普段はインバウンドツアーバスが鈴なりの日本橋も閑散

昨年、大阪府を訪れた外国人は中国、韓国、台湾などアジアからの訪日観光客を中心に1000万人以上。その大阪を中心とする関西圏を9月4日に襲った台風21号によって、"空の玄関口"である関西国際空港第1ターミナルが高潮で浸水するなど、インバウンド経済にも大ダメージが生じた。

この台風の爪痕は、性風俗を中心とする関西の"夜のインバウンド"にも色濃く残っていた。まずは大阪・西成(にしなり)区の超有名遊郭街、飛田(とびた)新地へ行ってみたが、記者が小一時間ほど歩いて、すれ違った外国人客はたったふた組。客の呼び込みをする"手招きばあさん"のひとりに聞いてみると......。

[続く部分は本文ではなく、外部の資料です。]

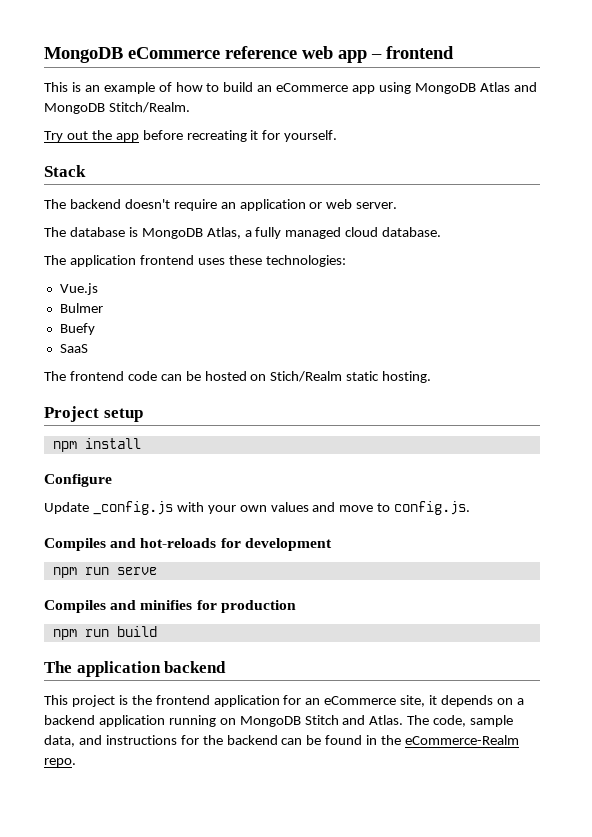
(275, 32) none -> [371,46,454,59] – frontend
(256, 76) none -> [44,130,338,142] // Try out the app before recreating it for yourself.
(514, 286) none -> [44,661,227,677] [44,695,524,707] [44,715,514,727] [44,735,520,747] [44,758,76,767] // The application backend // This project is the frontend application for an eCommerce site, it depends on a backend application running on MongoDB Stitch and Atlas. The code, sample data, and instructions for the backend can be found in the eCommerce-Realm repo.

「多いときは、店の前を歩いている人の半分くらいが外国人観光客。中国と韓国のお客さんが中心です。外国人観光客の受け入れがOKかどうかは店それぞれの判断だけど、なかには指名が10本あったら5本が外国人観光客みたいな、中国や韓国のお客さんにものすごく好かれるタイプの女のコもいて。そういうコはかわいそうやねえ」

また、繁華街には「韓国式」「台湾式」「タイ式」などの名目で、表向きはリラクゼーションをうたう"アジア流マッサージ店"が多い。大阪・淀川(よどがわ)区で、アジア流マッサージ店が複数入居する雑居ビルの前を通ると、若い女性からカタコトの日本語で「お兄さん、マッサージどうですか。5000円だけ」と声をかけられた。どんなマッサージ?

「5000円で、マッサージして最後にヌキね」

関空が浸水した影響は?

「台風から2週間ぐらいの間に入ってた予約はみんなキャンセル。売り上げは半分もなくて、いつもの2、3割ぐらい。だから、お兄さんウチの店に行きますか。今ならすぐに入れるよマッサージ......」

かなり影響を受けているようだ。しかし、訪日観光客はわざわざ日本に来てまで本当に"アジア流"の店に行くのか? 近くの案内所のスタッフに聞いてみると......。

「もちろん日本人も行きますけど、その国の人(韓国式なら韓国からの訪日観光客)もよく行きますよ。旅先でムラムラして、お姉ちゃんと羽を伸ばしたくなると、やっぱり言葉が通じる母国系の店に行く人が多いみたいです」

確かに、わが身に置き換えてみても、言葉が通じない外国だと「日本人のいる店」のほうが何かと安心な感じがするかもなあ......。

関西風俗を長年取材する、あるベテラン風俗記者はこう説明する。

「ちゃんと性風俗営業の届け出をして、新聞や雑誌に広告を出しているような性風俗店の多くは、言葉の通じない外国人客お断り。そのため、関空浸水の影響もそれほどないでしょう。逆に、外国人キャストのいる風俗店や、グレー営業のマッサージ店、それに15分単位のサービスで会話なんてしている余裕のない飛田新地は外国人客の割合が高く、大きな影響を受けてしまったわけです」

14日には第1ターミナルで航空機の発着が再開され、タンカーが衝突した連絡橋を通る鉄道も18日にようやく復活。徐々に機能が回復しつつある関空とともに、"夜のおもてなし"も元気を取り戻せるだろうか?